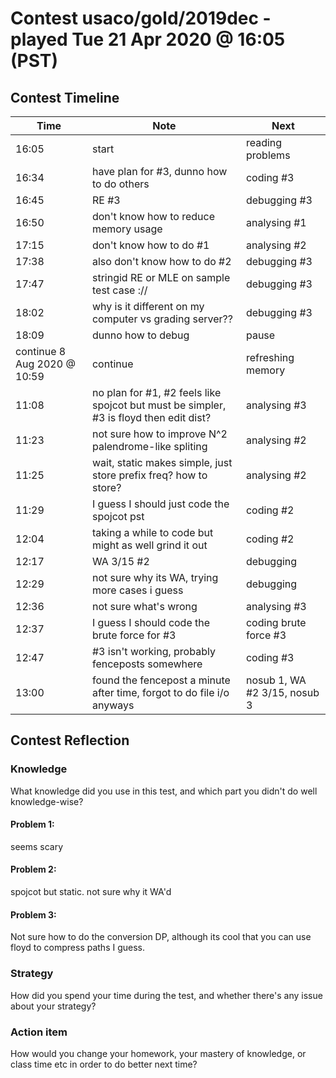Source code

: # Contest usaco/gold/2019dec - played Tue 21 Apr 2020 @ 16:05 (PST)

## Contest Timeline

| Time | Note | Next |
|----|----|----|
16:05 | start | reading problems
16:34 | have plan for #3, dunno how to do others | coding #3
16:45 | RE #3 | debugging #3
16:50 | don't know how to reduce memory usage | analysing #1
17:15 | don't know how to do #1 | analysing #2
17:38 | also don't know how to do #2 | debugging #3
17:47 | stringid RE or MLE on sample test case :// | debugging #3
18:02 | why is it different on my computer vs grading server?? | debugging #3
18:09 | dunno how to debug | pause
continue 8 Aug 2020 @ 10:59 | continue | refreshing memory
11:08 | no plan for #1, #2 feels like spojcot but must be simpler, #3 is floyd then edit dist? | analysing #3
11:23 | not sure how to improve N^2 palendrome-like spliting | analysing #2
11:25 | wait, static makes simple, just store prefix freq? how to store? | analysing #2
11:29 | I guess I should just code the spojcot pst | coding #2
12:04 | taking a while to code but might as well grind it out | coding #2
12:17 | WA 3/15 #2 | debugging
12:29 | not sure why its WA, trying more cases i guess | debugging
12:36 | not sure what's wrong | analysing #3
12:37 | I guess I should code the brute force for #3 | coding brute force #3
12:47 | #3 isn't working, probably fenceposts somewhere | coding #3
13:00 | found the fencepost a minute after time, forgot to do file i/o anyways | nosub 1, WA #2 3/15, nosub 3

## Contest Reflection

### Knowledge
What knowledge did you use in this test, and which part you didn't do well knowledge-wise?

#### Problem 1:

seems scary

#### Problem 2:

spojcot but static. not sure why it WA'd

#### Problem 3:

Not sure how to do the conversion DP, although its cool that you can use floyd to compress paths I guess.

### Strategy
How did you spend your time during the test, and whether there's any issue about your strategy?

### Action item
How would you change your homework, your mastery of knowledge, or class time etc in order to do better next time?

Work instruction: Please restate the entries word for word. Skip the pictures.

Task output:
Source code

: # Contest usaco/gold/2019dec - played Tue 21 Apr 2020 @ 16:05 (PST)

## Contest Timeline

| Time | Note | Next |
|----|----|----|
16:05 | start | reading problems
16:34 | have plan for #3, dunno how to do others | coding #3
16:45 | RE #3 | debugging #3
16:50 | don't know how to reduce memory usage | analysing #1
17:15 | don't know how to do #1 | analysing #2
17:38 | also don't know how to do #2 | debugging #3
17:47 | stringid RE or MLE on sample test case :// | debugging #3
18:02 | why is it different on my computer vs grading server?? | debugging #3
18:09 | dunno how to debug | pause
continue 8 Aug 2020 @ 10:59 | continue | refreshing memory
11:08 | no plan for #1, #2 feels like spojcot but must be simpler, #3 is floyd then edit dist? | analysing #3
11:23 | not sure how to improve N^2 palendrome-like spliting | analysing #2
11:25 | wait, static makes simple, just store prefix freq? how to store? | analysing #2
11:29 | I guess I should just code the spojcot pst | coding #2
12:04 | taking a while to code but might as well grind it out | coding #2
12:17 | WA 3/15 #2 | debugging
12:29 | not sure why its WA, trying more cases i guess | debugging
12:36 | not sure what's wrong | analysing #3
12:37 | I guess I should code the brute force for #3 | coding brute force #3
12:47 | #3 isn't working, probably fenceposts somewhere | coding #3
13:00 | found the fencepost a minute after time, forgot to do file i/o anyways | nosub 1, WA #2 3/15, nosub 3

## Contest Reflection

### Knowledge
What knowledge did you use in this test, and which part you didn't do well knowledge-wise?

#### Problem 1:

seems scary

#### Problem 2:

spojcot but static. not sure why it WA'd

#### Problem 3:

Not sure how to do the conversion DP, although its cool that you can use floyd to compress paths I guess.

### Strategy
How did you spend your time during the test, and whether there's any issue about your strategy?

### Action item
How would you change your homework, your mastery of knowledge, or class time etc in order to do better next time?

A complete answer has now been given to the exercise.